The investigators were restricted to studying data that had been collected as part of standard patient care during the admission. Urine output was considered in 24 hour blocks (07:00 to 07:00). Blood and urine were sampled at 07:00 daily for concentrations of electrolytes, creatinine and urea. For convenience daily urinary urea excretion was defined as the product of urine output and urinary urea concentration.

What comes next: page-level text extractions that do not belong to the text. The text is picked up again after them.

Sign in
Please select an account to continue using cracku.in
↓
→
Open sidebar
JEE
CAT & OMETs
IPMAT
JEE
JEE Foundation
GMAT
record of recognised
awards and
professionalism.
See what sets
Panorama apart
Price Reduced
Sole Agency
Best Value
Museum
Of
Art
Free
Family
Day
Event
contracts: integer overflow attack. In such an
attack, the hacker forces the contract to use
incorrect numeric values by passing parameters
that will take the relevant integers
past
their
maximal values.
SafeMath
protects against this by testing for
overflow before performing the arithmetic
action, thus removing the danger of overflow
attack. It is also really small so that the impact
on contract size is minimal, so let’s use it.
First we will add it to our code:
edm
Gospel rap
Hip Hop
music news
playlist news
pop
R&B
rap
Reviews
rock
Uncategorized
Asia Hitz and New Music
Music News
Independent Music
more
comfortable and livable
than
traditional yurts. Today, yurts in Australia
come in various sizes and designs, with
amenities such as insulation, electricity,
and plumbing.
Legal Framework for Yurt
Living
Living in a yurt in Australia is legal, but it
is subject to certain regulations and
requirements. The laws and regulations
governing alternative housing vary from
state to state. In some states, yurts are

For weaned patients results measured 2 days following the last dialysis session were analysed. These were compared with the last results prior to ICU discharge in unweaned patients. In multivariate analysis 24-hour urine output and urinary urea concentration were independent predictors of successful weaning. Daily urinary urea excretion had the greatest ability to predict weaning (AUROC 0.96, 95%CI 0.93-0.99) and was significantly superior to either urine output (AUROC 0.86) or urinary urea concentration (AUROC 0.83) alone. With a daily urinary urea excretion threshold of >1.35mmol/kg/day, sensitivity and specificity were 89.2% and 96.7% respectively.

This study corroborates previous studies which have suggested urine output can predict renal recovery [3,4] and suggests that accuracy can be improved by including urinary urea concentration in the predictive model. The study also provides a threshold that can be tested in a prospective cohort to see if using daily urinary urea excretion for identification of patients with renal recovery is feasible, and if it can translate to improved clinical outcomes and cost savings.

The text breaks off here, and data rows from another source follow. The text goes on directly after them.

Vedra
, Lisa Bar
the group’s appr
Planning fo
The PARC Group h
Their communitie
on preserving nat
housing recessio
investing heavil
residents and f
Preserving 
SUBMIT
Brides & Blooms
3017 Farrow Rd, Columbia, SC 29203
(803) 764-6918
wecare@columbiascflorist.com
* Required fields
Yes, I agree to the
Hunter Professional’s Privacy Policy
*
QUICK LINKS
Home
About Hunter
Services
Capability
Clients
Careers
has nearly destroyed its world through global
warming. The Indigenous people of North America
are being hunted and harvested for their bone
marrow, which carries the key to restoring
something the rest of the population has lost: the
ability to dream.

Article review was submitted by ESICM Journal Review Club member Richard Fisher on behalf of the AKI section.


1.    Elseviers MM et al. Renal replacement therapy is an independent risk factor for mortality in critically ill patients with acute kidney injury. Critical Care. 2010;14:R221.
2.    Aniort et al. Daily urinary urea excretion to guide intermittent hemodialysis weaning in critically ill patients. Critical Care. 2016; 20:43.
3.    Uchino S et al. Discontinuation of continuous renal replacement therapy: A post hoc analysis of a prospective multicentre observational study. Critical Care Medicine. 2009;37:2576-82.
4.    Wu VC et al. Risk factors of early redialysis after weaning from postoperative acute renal replacement therapy. Intensive Care Medicine. 2008;34:101-8.